WHAT INDUSTRY DO YOU FEEL THE HALAL ECONOMY HAS YET TO TAKE FULL ADVANTAGE OFF?

Each and every industry that involves the Muslim community should fall under the purview of being Shari’ah compliant. The Islamic economy is still growing, there are many untapped markets, and this will change as the average Muslim consumer has better knowledge, and a larger disposable income. With the increase of Muslims travelling further and settling in non - Muslim countries, we see them developing the amenities needed to thrive. From Halal restaurants and supermarkets, to Halal vacation destinations as well as Educational curriculums that focus on the Islamic economy at University level and beyond – the industry is really flexing its creative muscle, and I’m sure this is only the beginning.


HOW IS THE MALAYSIAN ECONOMY COPING WITH THE FALLING OIL PRICES?

Malaysia’s oil and gas export prices are at premiums to import prices. On top of the surplus in oil and gas trade, the export prices of Malaysia’s oil and gas are at premiums to the import prices of oil and gas. Technically, the positive price gap add to the positive trade gap to ensure the oil and gas trade surplus is intact by minimizing the net trade effect of lower crude oil prices and the knock on effect on gas prices.  Being a trade oriented economy; the prices may not have as adverse effect on us as it would on one fully reliant on energy export.


WHAT IS YOUR ECONOMIC VISION FOR MALAYSIA IN THE NEXT five YEARS?

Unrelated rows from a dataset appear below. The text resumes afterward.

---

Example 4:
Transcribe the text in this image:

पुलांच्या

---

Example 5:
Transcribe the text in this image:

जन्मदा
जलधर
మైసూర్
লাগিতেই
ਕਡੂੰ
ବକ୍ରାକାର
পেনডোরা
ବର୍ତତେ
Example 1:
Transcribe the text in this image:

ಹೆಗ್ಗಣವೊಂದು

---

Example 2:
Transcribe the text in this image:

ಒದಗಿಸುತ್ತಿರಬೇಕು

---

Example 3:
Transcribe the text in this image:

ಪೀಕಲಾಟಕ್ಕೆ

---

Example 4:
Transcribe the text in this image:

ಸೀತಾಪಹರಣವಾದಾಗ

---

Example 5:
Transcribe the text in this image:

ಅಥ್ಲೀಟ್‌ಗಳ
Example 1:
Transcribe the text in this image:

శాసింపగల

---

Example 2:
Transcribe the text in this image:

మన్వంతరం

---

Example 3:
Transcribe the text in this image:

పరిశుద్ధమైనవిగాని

The same as every other Malaysian- a self-sufficient industrialized nation by the year 2020, encompassing all aspects of life, from economic prosperity, social well-being, world class education, political stability, as well as psychological balance. The government is constantly revisiting the national vision and updating, modernizing and changing it to fit this new world. Reforms include the 1Malaysia concept, the Government Transformation Program, the New Economic Model and the Tenth Malaysia Plan. They represent the key initiatives to drive Malaysia forward as a modern, inclusive and high-income society by 2020. The Government Transformation Program aims to reduce crime and corruption as well as to raise the standard of living for low-income households, improve rural infrastructure and urban public transport. We are seeing results: The overall crime index has dropped by 15% from the first quarter of 2010, and is decreasing steadily.

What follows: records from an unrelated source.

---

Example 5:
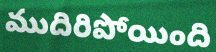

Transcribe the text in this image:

ముదిరిపోయింది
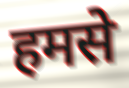
हमसे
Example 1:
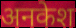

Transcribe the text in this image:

अनकेश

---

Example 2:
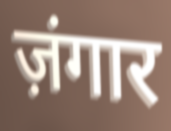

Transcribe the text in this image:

ज़ंगार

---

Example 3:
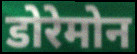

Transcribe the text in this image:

डोरेमोन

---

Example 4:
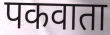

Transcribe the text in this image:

पकवाता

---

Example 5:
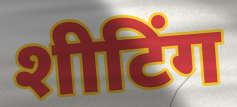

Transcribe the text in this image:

शीटिंग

WHAT ROLE CAN/DO THE INDIVIDUAL ROYAL MALAYSIAN FAMILIES PLAY?

I believe that every royal house has a duty first and foremost to its people, and that duty determines the roles they must play. Whether it is to facilitate investment via infrastructure, tourism, universities – whatever and however a state can cater to the masses – the ruling families must be aware of.  In this modern age, the royal families act as a link between the people and the government, or between different factions between the people themselves. It is their responsibility to remain neutral, righteous and above all fair. That is the greatest role, and responsibility of Royalty.